Mapei was chosen directly by Integrated Conservation Resources, the company charged with the task of choosing the products and systems to be applied during the restoration work, which singled out Mapei as the best partner to tackle such a long, difficult operation. The intervention started with the removal of 11 layers of paint and continued, where required, with demolition of the concrete to expose the rebar, which was then passivated with MAPEFER 1K.

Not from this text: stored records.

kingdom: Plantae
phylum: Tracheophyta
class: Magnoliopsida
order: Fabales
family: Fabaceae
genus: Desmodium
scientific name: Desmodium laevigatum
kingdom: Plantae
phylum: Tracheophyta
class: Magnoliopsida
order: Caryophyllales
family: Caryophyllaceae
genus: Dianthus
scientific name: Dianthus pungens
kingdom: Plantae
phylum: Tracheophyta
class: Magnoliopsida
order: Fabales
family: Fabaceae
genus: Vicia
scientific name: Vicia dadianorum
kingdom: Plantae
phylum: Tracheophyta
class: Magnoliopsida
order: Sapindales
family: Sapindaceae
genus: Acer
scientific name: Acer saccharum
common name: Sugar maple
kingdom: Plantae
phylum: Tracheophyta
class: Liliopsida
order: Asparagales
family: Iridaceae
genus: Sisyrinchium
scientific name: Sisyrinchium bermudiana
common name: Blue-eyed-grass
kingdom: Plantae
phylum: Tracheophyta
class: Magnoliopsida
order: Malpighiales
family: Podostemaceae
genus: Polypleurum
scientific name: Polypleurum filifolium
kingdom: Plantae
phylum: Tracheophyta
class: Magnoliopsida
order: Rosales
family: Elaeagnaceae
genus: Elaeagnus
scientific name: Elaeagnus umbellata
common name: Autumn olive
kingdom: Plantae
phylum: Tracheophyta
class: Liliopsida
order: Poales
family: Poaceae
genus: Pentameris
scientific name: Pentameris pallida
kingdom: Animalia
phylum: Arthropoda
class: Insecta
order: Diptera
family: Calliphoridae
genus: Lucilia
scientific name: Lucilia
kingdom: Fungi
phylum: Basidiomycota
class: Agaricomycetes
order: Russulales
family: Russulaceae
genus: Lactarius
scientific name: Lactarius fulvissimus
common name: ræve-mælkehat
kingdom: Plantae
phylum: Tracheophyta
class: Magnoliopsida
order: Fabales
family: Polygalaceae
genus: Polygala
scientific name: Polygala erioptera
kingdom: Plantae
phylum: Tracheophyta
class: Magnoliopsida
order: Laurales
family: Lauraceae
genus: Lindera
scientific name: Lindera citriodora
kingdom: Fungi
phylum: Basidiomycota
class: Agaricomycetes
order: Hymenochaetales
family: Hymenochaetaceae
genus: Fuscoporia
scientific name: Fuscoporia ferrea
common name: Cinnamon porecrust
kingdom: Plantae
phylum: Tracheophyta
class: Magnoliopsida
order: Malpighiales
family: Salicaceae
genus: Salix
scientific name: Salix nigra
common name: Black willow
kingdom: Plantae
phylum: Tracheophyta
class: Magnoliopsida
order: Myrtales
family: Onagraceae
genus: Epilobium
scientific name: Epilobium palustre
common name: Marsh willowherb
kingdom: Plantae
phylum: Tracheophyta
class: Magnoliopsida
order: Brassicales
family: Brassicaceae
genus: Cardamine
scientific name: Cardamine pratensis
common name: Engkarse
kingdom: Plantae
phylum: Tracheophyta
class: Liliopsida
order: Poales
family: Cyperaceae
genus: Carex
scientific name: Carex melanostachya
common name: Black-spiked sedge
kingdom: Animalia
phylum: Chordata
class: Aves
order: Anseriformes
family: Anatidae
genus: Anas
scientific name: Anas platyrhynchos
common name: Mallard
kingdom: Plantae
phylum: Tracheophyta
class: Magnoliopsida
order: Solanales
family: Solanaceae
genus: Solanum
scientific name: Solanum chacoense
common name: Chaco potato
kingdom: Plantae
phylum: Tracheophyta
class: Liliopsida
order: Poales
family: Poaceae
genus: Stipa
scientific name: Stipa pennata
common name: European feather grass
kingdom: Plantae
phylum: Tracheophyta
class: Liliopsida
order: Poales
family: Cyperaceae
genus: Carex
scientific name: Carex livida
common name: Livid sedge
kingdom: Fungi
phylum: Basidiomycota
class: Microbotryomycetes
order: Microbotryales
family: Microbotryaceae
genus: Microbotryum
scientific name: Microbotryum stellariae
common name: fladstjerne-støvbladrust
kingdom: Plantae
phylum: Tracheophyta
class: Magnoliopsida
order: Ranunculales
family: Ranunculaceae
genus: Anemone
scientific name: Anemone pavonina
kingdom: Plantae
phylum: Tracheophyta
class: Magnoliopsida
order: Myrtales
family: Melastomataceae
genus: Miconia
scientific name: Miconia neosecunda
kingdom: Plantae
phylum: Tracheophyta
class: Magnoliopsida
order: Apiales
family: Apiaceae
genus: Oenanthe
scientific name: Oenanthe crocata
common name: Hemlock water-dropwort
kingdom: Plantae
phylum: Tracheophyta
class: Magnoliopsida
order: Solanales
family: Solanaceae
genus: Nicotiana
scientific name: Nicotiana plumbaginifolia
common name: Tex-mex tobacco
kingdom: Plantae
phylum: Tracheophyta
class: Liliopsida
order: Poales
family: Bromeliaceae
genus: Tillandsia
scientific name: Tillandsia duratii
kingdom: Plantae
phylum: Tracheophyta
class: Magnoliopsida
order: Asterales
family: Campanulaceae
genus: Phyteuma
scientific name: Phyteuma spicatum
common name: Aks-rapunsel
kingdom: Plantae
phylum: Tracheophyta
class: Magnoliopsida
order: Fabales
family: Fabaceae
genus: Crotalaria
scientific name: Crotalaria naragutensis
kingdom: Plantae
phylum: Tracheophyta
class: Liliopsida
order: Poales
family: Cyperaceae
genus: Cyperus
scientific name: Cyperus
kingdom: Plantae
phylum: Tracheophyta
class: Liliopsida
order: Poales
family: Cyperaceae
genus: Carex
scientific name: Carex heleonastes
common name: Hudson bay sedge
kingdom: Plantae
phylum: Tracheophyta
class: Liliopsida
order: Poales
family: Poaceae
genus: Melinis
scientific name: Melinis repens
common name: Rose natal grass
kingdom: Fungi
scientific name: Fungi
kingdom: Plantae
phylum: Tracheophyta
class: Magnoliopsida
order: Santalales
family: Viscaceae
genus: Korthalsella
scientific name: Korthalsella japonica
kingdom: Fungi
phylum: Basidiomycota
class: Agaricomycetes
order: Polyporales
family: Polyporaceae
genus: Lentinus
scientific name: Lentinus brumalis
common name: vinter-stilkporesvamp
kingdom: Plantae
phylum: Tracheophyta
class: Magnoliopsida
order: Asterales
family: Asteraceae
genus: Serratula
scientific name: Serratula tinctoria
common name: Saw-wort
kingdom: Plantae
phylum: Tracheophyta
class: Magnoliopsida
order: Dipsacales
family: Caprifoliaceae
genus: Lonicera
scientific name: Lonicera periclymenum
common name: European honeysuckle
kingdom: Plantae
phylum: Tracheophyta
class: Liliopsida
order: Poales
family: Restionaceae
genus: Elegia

The concrete was integrated with PLANITOP XS thixotropic mortar and the cracks were sealed with MAPLEFEX AC4. All the external surfaces were then protected with MAPELASTIC two-component cementitious mortar, which is used to protect and waterproof concrete, with the more delicate areas reinforced with MAPETEX SEL micro-perforated fabric. Because of the movements the structure of the museum is subjected to, the finishing operation was carried out using ELASTOCOLOR RASANTE coloured, fibre-reinforced skimming compound applied by spray. The surfaces of the walls at street level were protected firstly with a cycle of MAPELASTIC, followed by a coat of ELASTOCOLOR WATERPROOF elastic paint, which is suitable for direct contact with water. Where necessary, the anti-graffiti product WALLGARD GRAFFITI BARRIER was also applied.
Once the restoration work had been completed, the Guggenheim Museum was officially reopened to the public on the 22nd of September 2008, in time to celebrate the 50thanniversary of its construction, thanks also to the contribution given by Mapei to the conservation of what is quite rightly considered one of the great masterpieces of modern architecture.